For the analytical database, ClickHouse was the first choice, and it narrowed down choice of visualization tools to Apache Superset and Redash. Spark with Hive were not selected, because this setup would require at least two systems to be running (Apache Spark and Apache Hive) instead of one system in case of ClickHouse or PostgreSQL. Eventually, ClickHouse was replaced by TimescaleDB, because ClickHouse does not support window functions and it was taking time to figure out workarounds. TimescaleDB provided the same SQL support as PostgreSQL, plus the ability to transform table storage into columnar format. TimescaleDB was deployed to Raspberry PI 4 8 GB and provided unexpectedly good performance (dashboard queries took up to 5 seconds to execute).

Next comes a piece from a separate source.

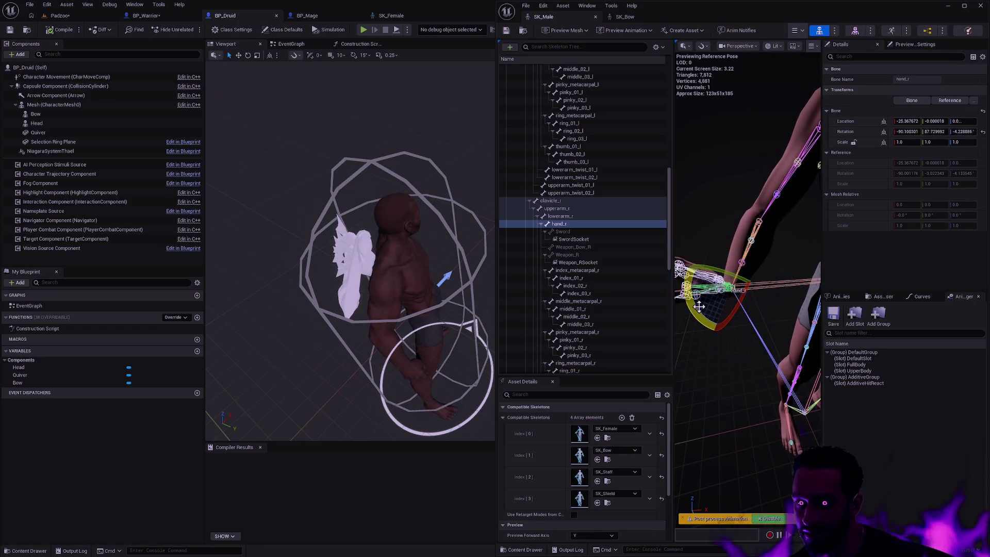
left_click(507, 31)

For visualizations, Redash was used because initial productivity was higher than with Apache Superset. Although, it was more difficult to incorporate Redash into existing Docker Compose stack.

This infrastructure and prepared data enabled us to compute metrics for 12 Twitch channels that were nominated as “breakthrough of the year”.

The first thing we saw is that nominated channels are not necessarily recently created on Twitch, as their age ranged from being several months old to 8 years old.

In terms of content type, most channels (10 out of 12) primarily stream in category “Just Chatting”. While the other two channels played a lot of Hearthstone and Counter-Strike: Global Offensive.

When it comes to growth, channel GAECHATM was leading in metrics of percentage followers change and percentage median viewers change. But the same channel did not show the same significant results in another metrics, such as Hours watched (for the entire period and monthly) or Hours streamed.

Channel VERNI_SHAVERMY streamed the most hours in between February 2020 and January 2021, and was #2 channel with most hours watched. Notably, this channel streamed more hours monthly than a typical full-time work during summer months in 2020.

My guess was that channels GAECHATM and VERNI_SHAVERMY are great candidates to win this nomination. The results were announced on 1st March 2021 and channel JojoHF won this nomination (with 31,7% of all votes). That was unexpected.

Picture. Oscar voting results

Used hardware:

PySpark (3.0.1), ClickHouse, Redash (8.0.0+b32245): Core i7-6700HQ, 32GB RAM DDR4 2133, Samsung SSD 860 EVO 1TB.

TimescaleDB (2.0.2, 2.1.0): Raspberry PI 4 8 GB with Toshiba NVME drive connected via USB (enclosure based on chipset RTL9210B).